Der Colonel Fourestier, der berühmtc Maler, der ungeachtet des ausdrücklichen Befehls Changarnier's, an seinem Posten zu verweilen, der Kammer sagen ließ, daß er zu ihrer Verfügung stände. Auch er ist verhaftet worden.
Der Staatsstreich, den man von Seiten des Ministeriums auszuführen gedachte, sollte weiter nichts als eine Reaktion zur Folge haben. Welche Form diese Restauration annehmen konnte, war noch zweifelhaft; aber um sie zu Wege zu bringen, mußten der republikanische Theil der Kammer, so wie die Clubs und Assoziationen mit einem Schlage geschlagen werden. Changarnier hatte, wie gesagt, die Mission, militärische Exekution; hinter Changarnier stand Leon Faucher, der Minister des Innern, der Mann, der bei der Assoziations- und Clubsfrage bereits geschlagen, der Mann, der am meisten in seiner Ministerehre gekränkt worden und zu Allem bereit war, um sich zum „praktischen“ Minister hinaufzuschwingen. Dem Leon Faucher zur Seite stand Odilon Barrot, der verschwiegene Biedermann, der dem Leon Faucher es überließ, eine Proklamation an die Pariser zu richten, um sie auf eine Juni-Schlacht gefaßt zu machen und eine andere an die Departements, worin er den Sieg über die Juni-Insurgenten zur Beruhigung der Provinzen anzeigte. Hinter Leon Faucher und Barrot kommen alle die monarchisch-rothen Nüancen, welche den Sieg Changarnier's auszubeuten, sich vorbehielten.

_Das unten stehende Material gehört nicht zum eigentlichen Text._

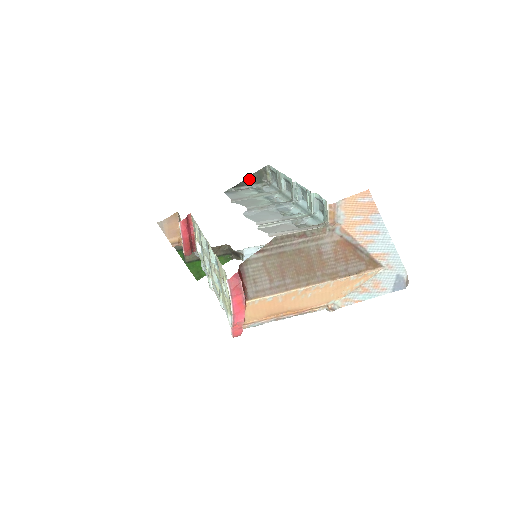
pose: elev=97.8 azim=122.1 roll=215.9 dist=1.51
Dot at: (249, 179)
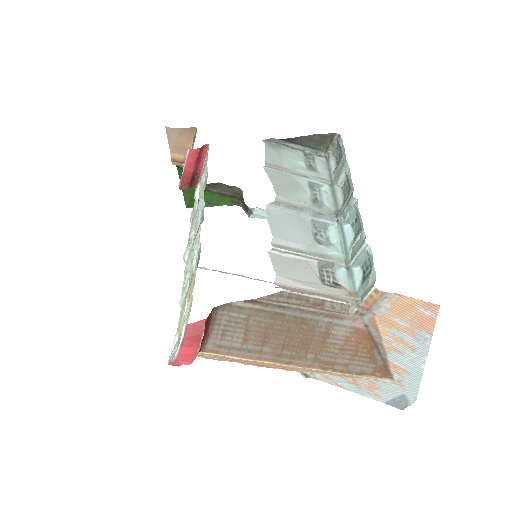
Dot at: (305, 138)
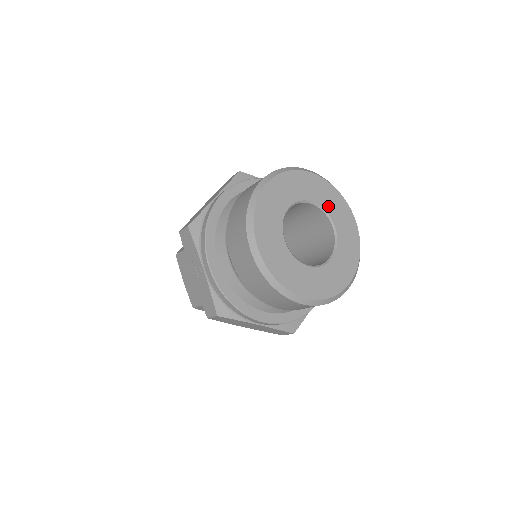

Die Exekution scheiterte, weil die Kammer sich selbst exekutirte. Da wo man auf Widerstand zu stoßen hoffte, fand man die größte Bereitwilligkeit. Die Partei des Nationals hatte mehr Furcht vor einer Juni-Schlacht als das Ministerium, als die Legitimisten und Orleanisten. Ein Theil der Nationalgarde, die Kleinbürger, die Mobilgarde und die wohlorganisirten Assoziationen mit Männern, wie Alton Shee und Forestier, waren die Juni-Insurgenten geworden. Und die Partei, die Tages vorher noch gegen die Kammer gedonnert, wie das Journal des Debats, als sie am folgenden Tage den furchtbaren Widerstand sah, da, wo sie Beistand erwartet, und das feige Nachgeben da, wo sie auf Widerstand zu stoßen glaubte, lenkte plötzlich ein. Sie erschrickt vor der raschen Auflösung der Kammer und das Journal des Debats ist das erste, welches ermahnt, doch ja langsam zu Werke zu gehen und noch solange zusammenzubleiben, bis Alles geregelt ist.

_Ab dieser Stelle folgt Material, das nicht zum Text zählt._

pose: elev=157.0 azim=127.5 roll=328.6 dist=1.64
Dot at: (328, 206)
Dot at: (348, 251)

Cavaignac oder Changarnier ist das nicht ganz dasselbe? War Cavaignac nicht der von allen Parteien der Reaktion gepriesene Mann, und wenn das Land ihn hätte gewähren lassen, wäre er es nicht gewesen, der selbst ohne König die Franzosen zur Ruhe gebracht hätte? Freilich wären Leon Faucher und Barrot und die Boneparte und die Thiers und Molé in zweiter Linie nicht aufgekommen. Aber wenn die hohe Bourgeoisie andere Ideologen gefunden, die eben so gut, mit Hülfe Cavaignac's ihre Interessen moralisch und physisch verwalten konnten, wäre sie nicht gerne den Kontrakt eingegangen? Und hatte nicht Cavaignac bereits einen Lobredner im J. des Deb. gefunden? Ein Odilon-Barrot mag allerdings glauben, daß er seiner selbst wegen da sei, aber die Bourgeoisie duldet ihn nur deßhalb, weil er das Beschönigungsblättchen von Leon Faucher, und weil Leon Faucher selbst wieder das Aushängeschild Changarnier's, und Changarnier wieder das, was Cavaignac ist, sein soll: Pulver und Blei gegen das Proletariat, ob es in Form von Clubs oder von Juni-Insurgenten erscheint. Was die Bourgeoisie verdrießt, das ist eben, daß Changarnier noch nicht geworden, was er sein soll, daß Changarnier an seinen Füßen eine Last wie Barrot und Napoleon, und vor sich ein Stück „Berg“ wie die Kammer hat. Gestern sollte Changarnier sich zu Cavaignac hinaufarbeiten, und der Streich mißglückte; aber Changarnier ist geblieben, das ist die Hauptsache.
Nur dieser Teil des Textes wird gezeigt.